CalWatchDog.com has previously reported that some legal experts believe legal precedents could allow California’s political regulatory agency to cross state lines. UCLA law professor Stephen C. Yeazell argues that Pavlovich vs. Superior Court, a 2002 California Supreme Court case, established an “effects test” for evaluating jurisdictional claims in the Internet age.

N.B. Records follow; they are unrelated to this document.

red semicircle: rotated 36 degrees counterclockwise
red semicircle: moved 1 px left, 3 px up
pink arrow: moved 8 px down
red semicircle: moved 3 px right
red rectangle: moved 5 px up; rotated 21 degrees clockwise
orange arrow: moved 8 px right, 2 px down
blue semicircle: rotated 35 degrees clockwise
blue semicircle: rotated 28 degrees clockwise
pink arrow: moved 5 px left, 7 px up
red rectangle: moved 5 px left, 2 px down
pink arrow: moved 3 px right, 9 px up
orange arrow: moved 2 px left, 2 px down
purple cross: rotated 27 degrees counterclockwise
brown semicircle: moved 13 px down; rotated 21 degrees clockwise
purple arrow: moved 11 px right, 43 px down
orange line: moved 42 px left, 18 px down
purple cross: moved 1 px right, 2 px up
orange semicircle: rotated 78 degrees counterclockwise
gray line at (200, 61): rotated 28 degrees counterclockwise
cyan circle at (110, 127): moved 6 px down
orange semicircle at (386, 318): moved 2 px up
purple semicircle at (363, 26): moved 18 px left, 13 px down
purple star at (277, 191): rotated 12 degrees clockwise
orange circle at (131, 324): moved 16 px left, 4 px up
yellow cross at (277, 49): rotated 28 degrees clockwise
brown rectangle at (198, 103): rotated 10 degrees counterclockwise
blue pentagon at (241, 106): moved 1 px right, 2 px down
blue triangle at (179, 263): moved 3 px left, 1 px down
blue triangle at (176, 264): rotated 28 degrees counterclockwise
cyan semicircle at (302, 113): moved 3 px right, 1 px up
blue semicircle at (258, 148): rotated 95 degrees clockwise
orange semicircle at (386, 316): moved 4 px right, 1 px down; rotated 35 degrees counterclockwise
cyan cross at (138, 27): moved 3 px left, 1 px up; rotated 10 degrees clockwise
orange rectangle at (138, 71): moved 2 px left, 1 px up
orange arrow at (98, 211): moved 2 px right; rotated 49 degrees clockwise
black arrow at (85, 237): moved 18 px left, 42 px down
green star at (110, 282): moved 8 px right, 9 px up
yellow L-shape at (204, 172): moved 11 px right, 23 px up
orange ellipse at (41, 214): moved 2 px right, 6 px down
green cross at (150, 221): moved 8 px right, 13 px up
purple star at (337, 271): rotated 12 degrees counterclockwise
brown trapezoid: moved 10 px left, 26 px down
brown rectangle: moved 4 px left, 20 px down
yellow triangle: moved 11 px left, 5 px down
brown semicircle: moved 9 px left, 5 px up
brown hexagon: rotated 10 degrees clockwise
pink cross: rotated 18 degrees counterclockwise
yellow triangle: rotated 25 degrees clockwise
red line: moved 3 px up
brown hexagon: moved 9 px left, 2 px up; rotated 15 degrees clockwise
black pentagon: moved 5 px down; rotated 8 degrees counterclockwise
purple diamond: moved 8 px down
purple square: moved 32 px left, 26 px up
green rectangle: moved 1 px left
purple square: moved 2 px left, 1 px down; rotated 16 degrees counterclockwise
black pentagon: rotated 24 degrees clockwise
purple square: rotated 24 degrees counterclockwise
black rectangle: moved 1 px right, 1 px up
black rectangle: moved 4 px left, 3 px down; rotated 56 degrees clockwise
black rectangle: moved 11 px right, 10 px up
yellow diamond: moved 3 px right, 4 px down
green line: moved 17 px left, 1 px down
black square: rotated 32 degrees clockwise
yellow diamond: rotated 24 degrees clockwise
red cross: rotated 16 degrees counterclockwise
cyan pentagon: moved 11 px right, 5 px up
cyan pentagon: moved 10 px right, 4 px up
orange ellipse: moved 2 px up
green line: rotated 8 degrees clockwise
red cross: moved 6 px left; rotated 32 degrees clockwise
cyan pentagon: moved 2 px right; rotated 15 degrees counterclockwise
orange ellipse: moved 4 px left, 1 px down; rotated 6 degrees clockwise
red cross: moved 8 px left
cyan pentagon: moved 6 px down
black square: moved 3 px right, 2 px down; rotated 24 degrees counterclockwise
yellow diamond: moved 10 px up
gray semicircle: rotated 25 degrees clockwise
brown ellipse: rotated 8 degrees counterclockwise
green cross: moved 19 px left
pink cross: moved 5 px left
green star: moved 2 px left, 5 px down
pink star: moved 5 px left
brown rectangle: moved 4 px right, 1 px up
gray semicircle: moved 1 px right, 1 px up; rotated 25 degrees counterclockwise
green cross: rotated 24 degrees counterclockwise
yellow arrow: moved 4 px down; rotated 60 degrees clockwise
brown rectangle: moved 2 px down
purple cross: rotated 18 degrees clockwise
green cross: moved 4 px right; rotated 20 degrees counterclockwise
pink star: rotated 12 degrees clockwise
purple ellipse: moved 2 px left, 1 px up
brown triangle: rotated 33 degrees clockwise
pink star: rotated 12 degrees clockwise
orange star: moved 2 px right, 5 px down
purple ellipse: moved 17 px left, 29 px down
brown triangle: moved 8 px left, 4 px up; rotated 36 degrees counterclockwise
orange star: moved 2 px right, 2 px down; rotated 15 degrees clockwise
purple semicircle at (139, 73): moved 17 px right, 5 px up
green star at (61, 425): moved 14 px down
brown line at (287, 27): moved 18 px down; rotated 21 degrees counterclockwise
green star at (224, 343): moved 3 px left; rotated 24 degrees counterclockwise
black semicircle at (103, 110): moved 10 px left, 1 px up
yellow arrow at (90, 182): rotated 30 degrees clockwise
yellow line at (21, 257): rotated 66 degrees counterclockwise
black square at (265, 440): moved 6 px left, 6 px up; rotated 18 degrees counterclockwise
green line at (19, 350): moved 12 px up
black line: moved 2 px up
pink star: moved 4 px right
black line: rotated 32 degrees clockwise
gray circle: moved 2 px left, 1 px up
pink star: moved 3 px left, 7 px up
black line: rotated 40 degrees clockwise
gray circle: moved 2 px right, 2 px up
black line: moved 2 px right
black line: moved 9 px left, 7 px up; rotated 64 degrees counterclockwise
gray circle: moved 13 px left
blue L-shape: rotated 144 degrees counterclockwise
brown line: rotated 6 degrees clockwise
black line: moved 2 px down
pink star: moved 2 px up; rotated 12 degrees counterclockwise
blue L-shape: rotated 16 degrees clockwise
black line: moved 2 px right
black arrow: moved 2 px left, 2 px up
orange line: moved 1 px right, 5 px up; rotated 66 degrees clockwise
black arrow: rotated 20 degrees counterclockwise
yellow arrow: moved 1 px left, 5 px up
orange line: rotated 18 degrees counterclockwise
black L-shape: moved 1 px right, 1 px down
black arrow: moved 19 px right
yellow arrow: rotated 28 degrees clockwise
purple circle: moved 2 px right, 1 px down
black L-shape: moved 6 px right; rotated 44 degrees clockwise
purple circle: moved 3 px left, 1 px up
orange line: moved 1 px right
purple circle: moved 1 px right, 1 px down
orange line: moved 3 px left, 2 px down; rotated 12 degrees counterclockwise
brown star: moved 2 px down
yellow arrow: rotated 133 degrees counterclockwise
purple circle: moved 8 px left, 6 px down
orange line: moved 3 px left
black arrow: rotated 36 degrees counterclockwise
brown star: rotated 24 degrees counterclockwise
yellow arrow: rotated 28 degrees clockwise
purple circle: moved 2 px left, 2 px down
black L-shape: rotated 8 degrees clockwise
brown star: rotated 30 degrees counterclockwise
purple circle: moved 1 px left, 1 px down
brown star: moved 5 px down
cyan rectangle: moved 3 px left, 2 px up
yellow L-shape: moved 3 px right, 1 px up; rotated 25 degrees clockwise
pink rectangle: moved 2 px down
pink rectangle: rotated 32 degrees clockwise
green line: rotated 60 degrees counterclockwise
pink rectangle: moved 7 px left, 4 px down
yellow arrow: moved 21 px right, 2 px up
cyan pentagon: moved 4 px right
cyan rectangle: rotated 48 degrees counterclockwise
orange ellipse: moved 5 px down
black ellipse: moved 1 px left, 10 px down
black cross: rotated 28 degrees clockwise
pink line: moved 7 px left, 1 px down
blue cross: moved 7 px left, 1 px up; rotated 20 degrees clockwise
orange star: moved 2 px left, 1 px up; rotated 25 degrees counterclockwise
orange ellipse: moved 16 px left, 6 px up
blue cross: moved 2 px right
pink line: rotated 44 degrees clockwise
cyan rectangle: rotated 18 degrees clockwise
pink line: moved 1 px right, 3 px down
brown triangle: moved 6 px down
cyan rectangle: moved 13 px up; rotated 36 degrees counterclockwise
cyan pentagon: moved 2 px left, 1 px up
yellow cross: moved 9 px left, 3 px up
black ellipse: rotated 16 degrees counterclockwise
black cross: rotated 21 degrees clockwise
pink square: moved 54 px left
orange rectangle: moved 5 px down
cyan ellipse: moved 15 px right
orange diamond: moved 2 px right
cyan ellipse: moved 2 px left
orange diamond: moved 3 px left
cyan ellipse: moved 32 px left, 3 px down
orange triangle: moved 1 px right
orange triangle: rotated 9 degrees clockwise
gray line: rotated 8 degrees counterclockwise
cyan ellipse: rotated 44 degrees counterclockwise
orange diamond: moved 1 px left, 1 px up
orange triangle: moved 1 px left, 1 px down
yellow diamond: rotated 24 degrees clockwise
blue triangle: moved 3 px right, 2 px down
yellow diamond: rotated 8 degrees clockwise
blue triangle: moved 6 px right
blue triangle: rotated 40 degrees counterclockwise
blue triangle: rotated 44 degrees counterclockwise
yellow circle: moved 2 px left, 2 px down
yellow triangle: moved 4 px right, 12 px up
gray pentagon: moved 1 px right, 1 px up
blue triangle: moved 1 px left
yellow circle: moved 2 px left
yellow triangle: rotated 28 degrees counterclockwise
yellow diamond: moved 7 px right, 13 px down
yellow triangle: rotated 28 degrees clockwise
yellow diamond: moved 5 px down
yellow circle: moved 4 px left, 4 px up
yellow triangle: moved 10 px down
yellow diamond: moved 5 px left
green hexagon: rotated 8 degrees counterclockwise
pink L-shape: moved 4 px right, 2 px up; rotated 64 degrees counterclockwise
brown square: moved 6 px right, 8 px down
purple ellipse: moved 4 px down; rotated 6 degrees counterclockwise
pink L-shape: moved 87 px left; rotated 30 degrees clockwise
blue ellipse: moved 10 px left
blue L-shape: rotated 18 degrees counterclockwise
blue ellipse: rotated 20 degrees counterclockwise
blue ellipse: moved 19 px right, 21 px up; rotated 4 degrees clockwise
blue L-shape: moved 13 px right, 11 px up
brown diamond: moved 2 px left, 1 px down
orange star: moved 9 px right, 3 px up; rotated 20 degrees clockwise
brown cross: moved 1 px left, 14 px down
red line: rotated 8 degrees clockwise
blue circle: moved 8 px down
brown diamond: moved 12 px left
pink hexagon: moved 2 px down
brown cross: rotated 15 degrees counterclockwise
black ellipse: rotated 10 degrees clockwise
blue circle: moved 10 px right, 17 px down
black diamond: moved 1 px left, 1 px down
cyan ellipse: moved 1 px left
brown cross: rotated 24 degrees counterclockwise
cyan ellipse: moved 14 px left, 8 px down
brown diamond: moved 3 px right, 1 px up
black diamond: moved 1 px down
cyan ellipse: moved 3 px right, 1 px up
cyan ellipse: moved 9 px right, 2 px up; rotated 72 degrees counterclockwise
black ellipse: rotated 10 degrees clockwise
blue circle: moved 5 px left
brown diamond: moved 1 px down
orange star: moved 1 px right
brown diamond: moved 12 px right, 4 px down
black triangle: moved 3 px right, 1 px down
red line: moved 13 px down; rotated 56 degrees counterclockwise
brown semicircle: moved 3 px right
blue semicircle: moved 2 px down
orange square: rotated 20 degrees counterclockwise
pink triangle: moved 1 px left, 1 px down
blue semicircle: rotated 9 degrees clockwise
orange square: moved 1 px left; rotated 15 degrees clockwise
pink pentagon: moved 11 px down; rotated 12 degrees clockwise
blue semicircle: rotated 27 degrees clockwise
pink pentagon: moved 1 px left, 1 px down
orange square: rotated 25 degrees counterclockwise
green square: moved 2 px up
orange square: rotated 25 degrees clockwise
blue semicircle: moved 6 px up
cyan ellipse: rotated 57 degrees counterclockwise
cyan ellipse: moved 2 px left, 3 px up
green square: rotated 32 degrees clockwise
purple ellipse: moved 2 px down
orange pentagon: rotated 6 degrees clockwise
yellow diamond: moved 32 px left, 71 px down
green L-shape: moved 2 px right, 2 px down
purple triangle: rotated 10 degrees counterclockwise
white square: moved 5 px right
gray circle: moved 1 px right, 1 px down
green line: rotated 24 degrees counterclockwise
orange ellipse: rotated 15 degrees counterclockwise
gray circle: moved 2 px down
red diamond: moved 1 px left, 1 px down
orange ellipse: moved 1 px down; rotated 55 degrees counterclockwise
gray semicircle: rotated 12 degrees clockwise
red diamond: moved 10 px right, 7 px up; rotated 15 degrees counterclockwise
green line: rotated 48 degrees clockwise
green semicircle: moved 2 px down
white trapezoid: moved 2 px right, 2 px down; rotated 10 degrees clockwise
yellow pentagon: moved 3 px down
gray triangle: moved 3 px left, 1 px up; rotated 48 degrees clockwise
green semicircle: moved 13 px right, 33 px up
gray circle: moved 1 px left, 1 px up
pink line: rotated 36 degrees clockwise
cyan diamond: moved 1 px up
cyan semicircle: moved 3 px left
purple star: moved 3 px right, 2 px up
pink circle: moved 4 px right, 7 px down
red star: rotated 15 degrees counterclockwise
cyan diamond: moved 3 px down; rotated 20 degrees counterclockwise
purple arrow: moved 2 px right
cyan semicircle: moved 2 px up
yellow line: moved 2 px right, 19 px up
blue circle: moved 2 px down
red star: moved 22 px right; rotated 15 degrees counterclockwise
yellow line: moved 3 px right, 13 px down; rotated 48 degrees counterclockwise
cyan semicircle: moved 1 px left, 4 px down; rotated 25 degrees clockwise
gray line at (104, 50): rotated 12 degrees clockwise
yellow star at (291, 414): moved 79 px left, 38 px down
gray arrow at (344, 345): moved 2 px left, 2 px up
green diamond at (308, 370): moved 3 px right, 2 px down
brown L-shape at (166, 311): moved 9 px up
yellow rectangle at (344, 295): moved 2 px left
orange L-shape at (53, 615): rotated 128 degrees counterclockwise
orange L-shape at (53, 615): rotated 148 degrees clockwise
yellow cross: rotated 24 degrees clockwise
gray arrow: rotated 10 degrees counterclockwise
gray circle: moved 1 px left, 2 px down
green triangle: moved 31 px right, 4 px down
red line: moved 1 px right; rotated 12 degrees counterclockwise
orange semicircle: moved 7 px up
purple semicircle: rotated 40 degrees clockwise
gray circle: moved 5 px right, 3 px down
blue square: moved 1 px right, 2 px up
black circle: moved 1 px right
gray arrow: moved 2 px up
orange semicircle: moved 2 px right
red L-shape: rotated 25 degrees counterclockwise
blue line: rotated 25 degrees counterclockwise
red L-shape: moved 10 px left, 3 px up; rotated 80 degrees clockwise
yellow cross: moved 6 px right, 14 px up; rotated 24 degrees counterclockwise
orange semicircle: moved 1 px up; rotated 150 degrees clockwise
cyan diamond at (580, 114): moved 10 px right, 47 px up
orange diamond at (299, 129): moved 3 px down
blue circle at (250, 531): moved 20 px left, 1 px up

He believes it could provide a legal justification for the FPPC’s regulation of out-of-state bloggers, if the sites featured California ads or content.
Bloggers Singled Out
In response to her original proposal, many bloggers expressed outrage with being singled out and treated differently from traditional media sources.
“While more transparency is a good idea across the board, bloggers often get singled out for ethics concerns when there are far greater conflict-of-interest problems with commentators in the traditional press,” said David Atkins, who has been blogging off and on for seven years for DailyKos and Digby’s Hullaballo. “I just resent the notion that bloggers are being singled for disclosure issues that are more prevalent and more consequential in the traditional media.”
Atkins, who also serves as the first vice-chair of the Ventura County Democratic Party, said that he goes out of his way to disclose any campaign affiliations, including when he is an “unpaid super-volunteer.”
“The same newspapers that are happy to print stories by the likes of Judith Miller as ‘objective journalism’ seem overly concerned about the ethics of bloggers, and that double standard seems to be applied by the FPPC in this case as well,” Atkins said.
In Ravel’s mind, “it’s not bloggers versus regular media,” as long as the outlet accepts “advertisements at the market rate.”
Political Watchdog to Fundraise
Ravel said that her highest priority as the state’s ethics czar has been to increase disclosure.
“My aim is to have everything on the FPPC website. That is the goal. All those forms should be in one spot and easily searchable,” she said.
In order to achieve that goal amid ongoing budget constraints, Ravel suggested that the state agency that oversees campaign fundraising might do fundraising of its own.
“The FPPC has the ability to fundraise,” Ravel pointed out. “I’ve been going out talking to a number of foundations and other public service groups that provide some coding work to see if there are ways to get this done.”
Stephen Frank, the conservative publisher and editor of the California Political News and Views, criticized the idea of a government regulatory agency, such as the FPPC, seeking funds from private organizations or advocacy groups.
“Imagine if Al Gore could start funding the EPA, imagine what damage that could do,” Frank said. “I am surprised that as a Democrat she wants to privatize a government agency because that is the slippery slope that she is suggesting.”
Frank believes that fundraising from “organizations of her choosing” would allow biased nonprofit organizations to influence regulators.
“I would strongly suggest she approach George Soros to fund her efforts to silence freedom of speech, that is his specialty,” he said.